Eventually, as I grew up, I left school and got a job as a receptionist in a hotel in Bloomsbury. I used to meet lots of chaps and I hung onto my virginity. It was taken for granted that I would. Some of these chaps would grope around but I had had this austere sort of childhood and no one was going to get too near me. Men fumbled and tried to find their way through like the prince did in ‘Sleeping Beauty’ and he had to get through all those brambles and everything. Well, they never got that far with me.
I was in love several times, deeply in love. I was going to commit suicide when it ended but I decided not to in the end. Also my father was ill. We thought he had cancer but he actually had TB. He contracted it in the trenches during the war. It lay dormant and took a hold of him when he got older. I used to visit him in the hospital and he would write me these wonderful little poems. I was in love with a man from Peru at the time so there would be a little poem entitled ‘My friend from Peru’ and another time it would be something else. Anyway, he died, just before the Second World War.
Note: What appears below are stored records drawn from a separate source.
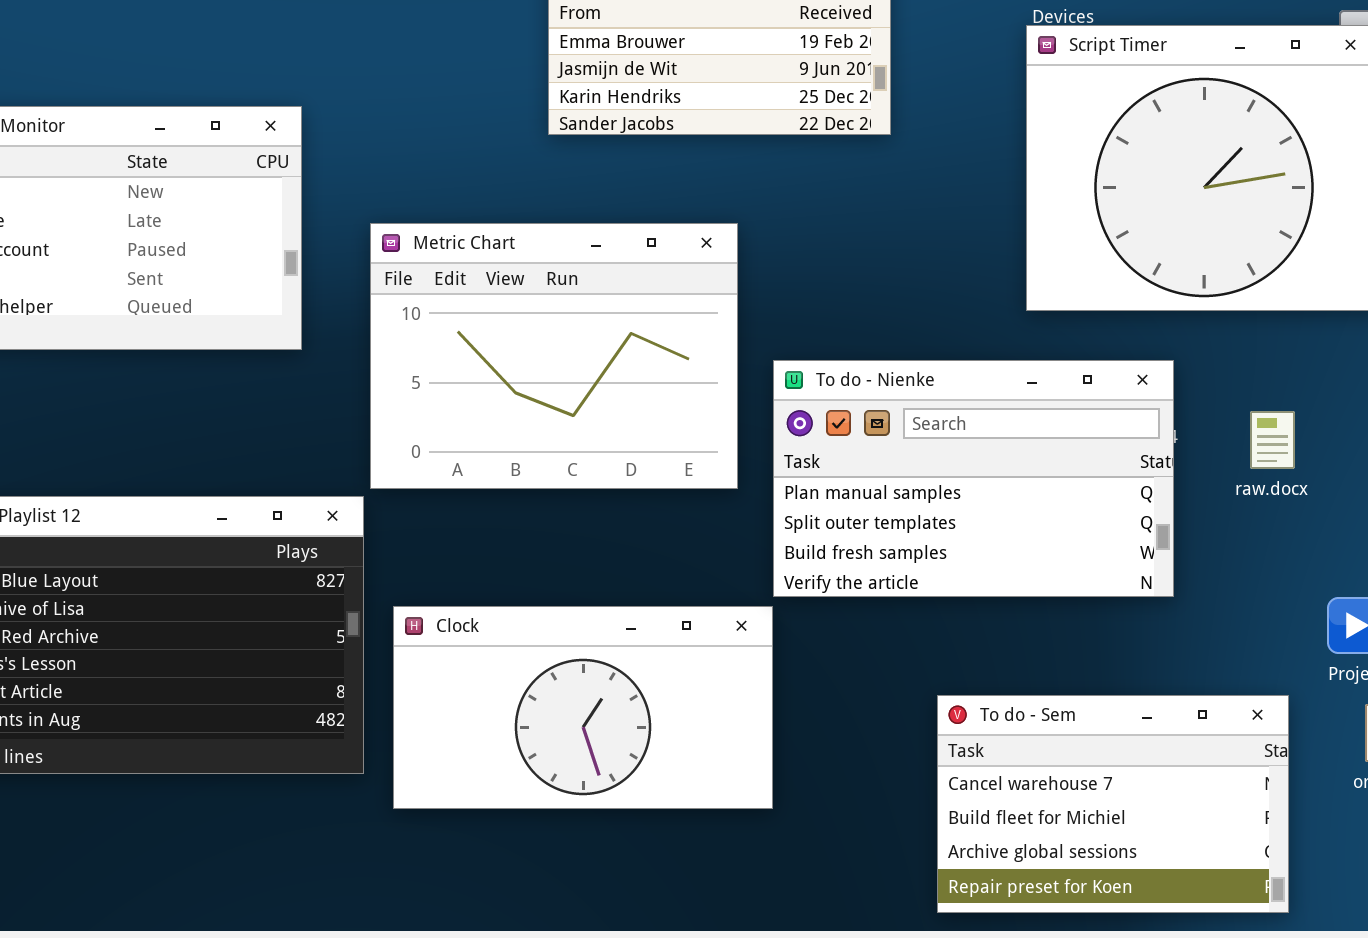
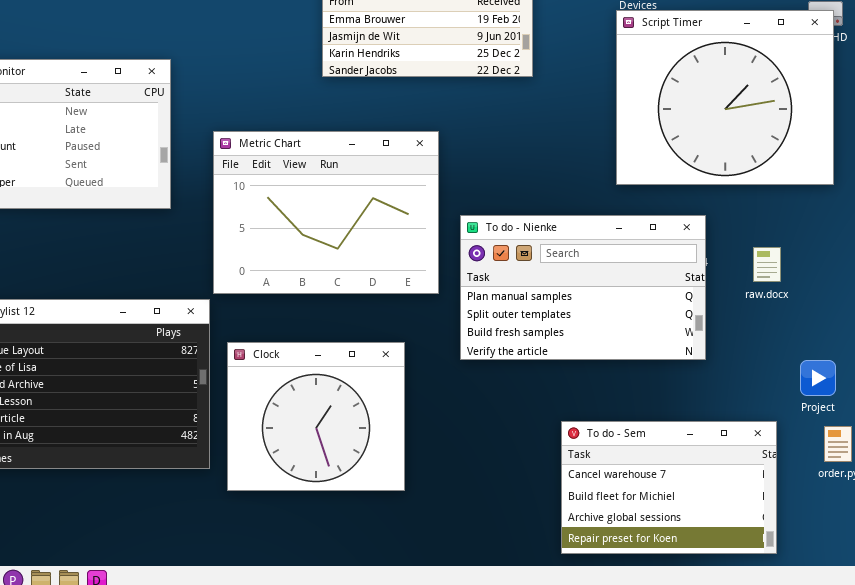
Clock: [393,606,773,809] -> [227,342,405,491], resized

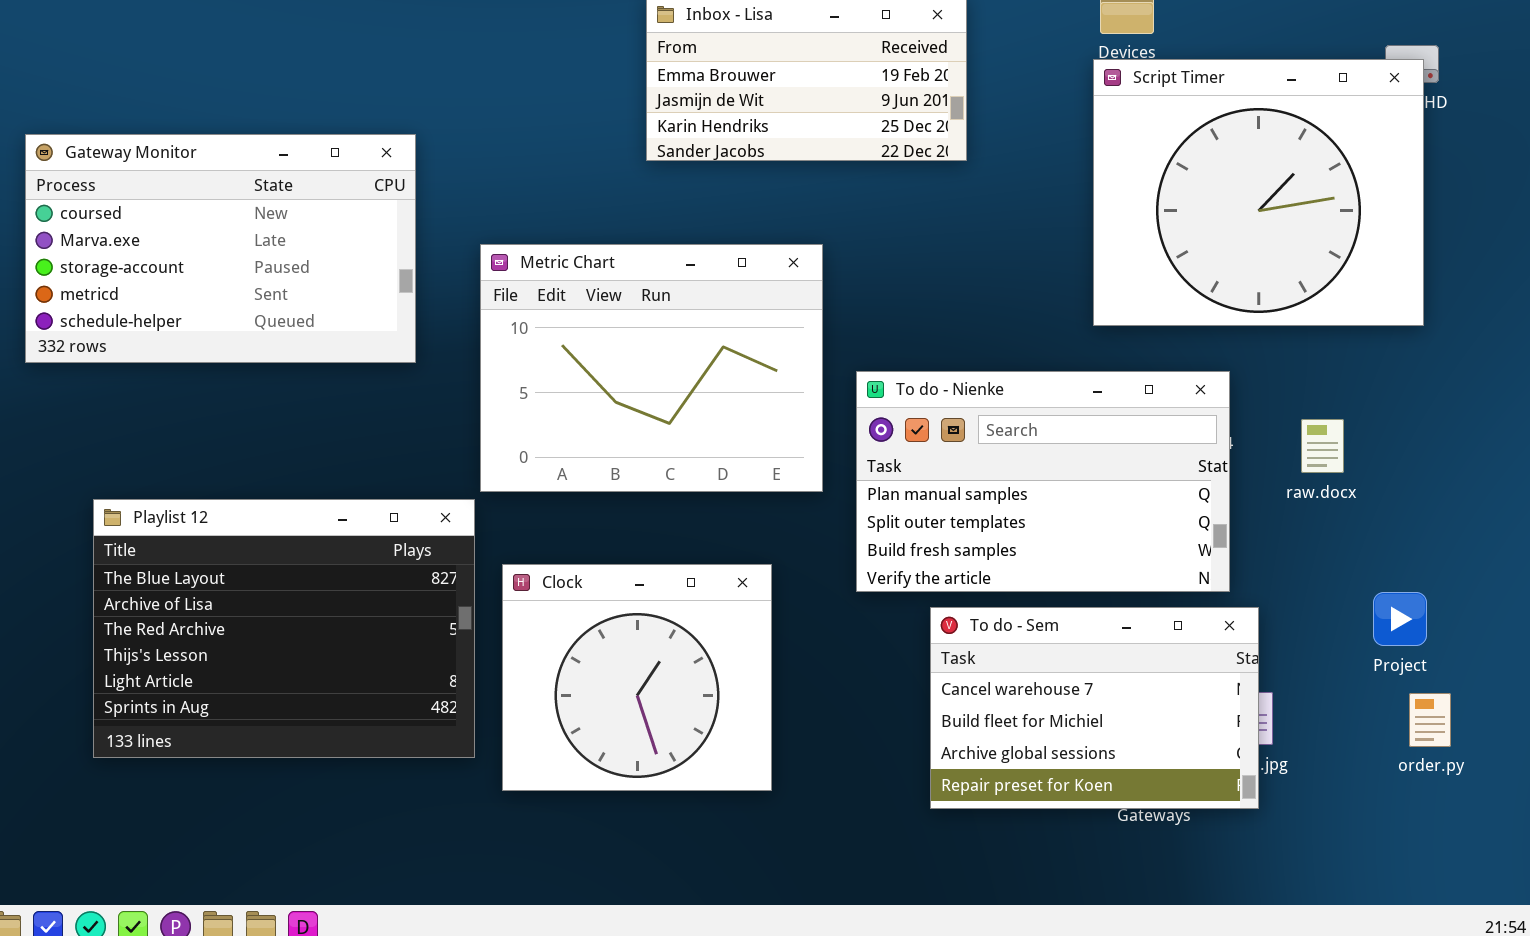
To do - Sem: [561,421,777,554] -> [930,607,1259,809], moved

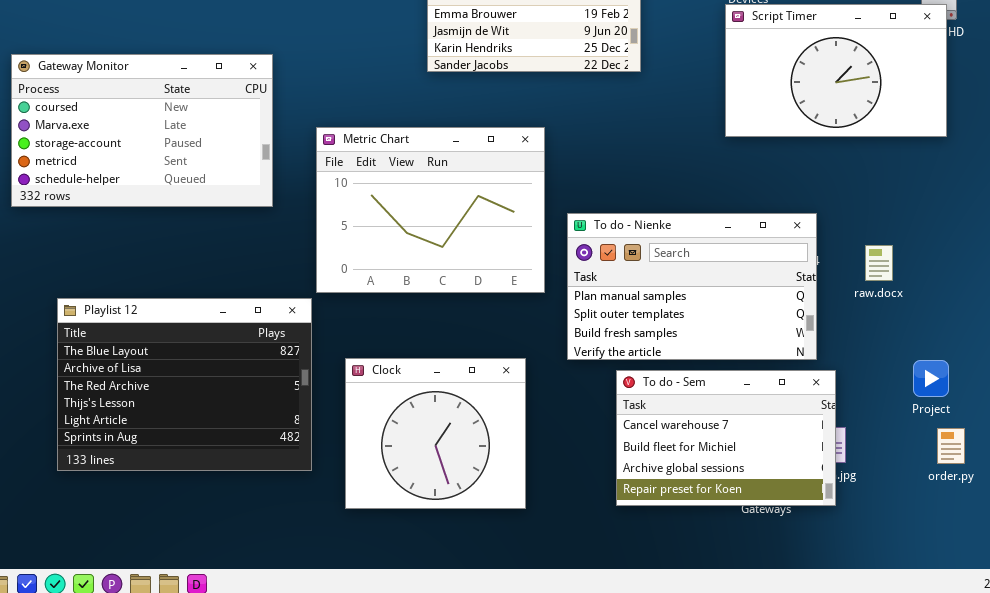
Script Timer: [1093,59,1424,326] -> [725,4,947,137], resized
Clock: [502,564,772,791] -> [345,358,526,509], moved

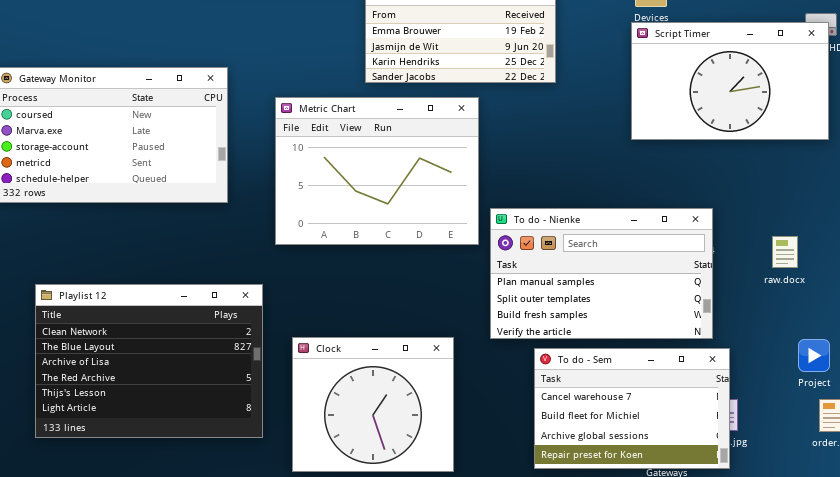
Metric Chart: [316,127,545,293] -> [275,97,479,245], moved
raw.docx: [865,245,893,281] -> [772,236,798,268], moved
Playlist 12: [57,298,312,471] -> [35,284,263,438], scrolled up 1 row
Although I was engaged to the chap from Peru, there was no familiarity at all in those days, a kiss good night and that was it. Eventually, he went back to Peru and I was to go out to Havana and get married to him. In the meantime, I met Henry and fell in love with him and we decided to get married. Unfortunately, how it worked out with dates, our wedding day, 12 January 1940, was also the anniversary of my engagement to the chap from Peru and all these roses arrived and my mother was absolutely furious. She said, ‘What are you going to do with them then?’ and I said, ‘You put them on dad’s grave’. So that was that and Henry and I got married.
Before our wedding, I would go up to London at the weekends when Henry was free but we always had separate rooms. One night he did come into my room and got into the bed and things could have gone on from there but with my austere upbringing; I knew that this wasn’t right so off he went. I had half lost my virginity when I say that I’d been fooled around with and manhandled by previous boyfriends but when I got married, that was when I really lost my virginity.
I was frightened on my wedding night and when I saw how he looked, I laughed. I’d never seen anything so funny. In spite of having two brothers I didn’t know what a man looked like. My mother had never told me anything. She never said anything about what would happen when I got married, I had to find out by myself. On the first night I might tell you, I thought this is much ado about nothing, but then I got to quite like it.
In days gone by virginity was a commodity that was sold. Today virginity is a very cheap thing. On the one hand, I don’t think the ideal thing is to keep yourself pure and meet the right man and save yourself for marriage, I don’t believe in that at all. But I feel sorry for young people now because they’re taking their young days and making the most of them but I think there is going to be a regret later on. I don’t think poor girls setting out for an evening’s boozing and then all finding a one-night stand is a good way to start.
I think it is very likely that if you’re in love with someone and you’re not married, that it can happen in a natural sort of way; that happens. But to go out with the intent, that you’ve got condoms in your bag, I don’t like it. The whole point about marriage is that you grow into a deep friendship. You grow older together and you become deeper friends. Henry and I were very deep. We were very good friends.’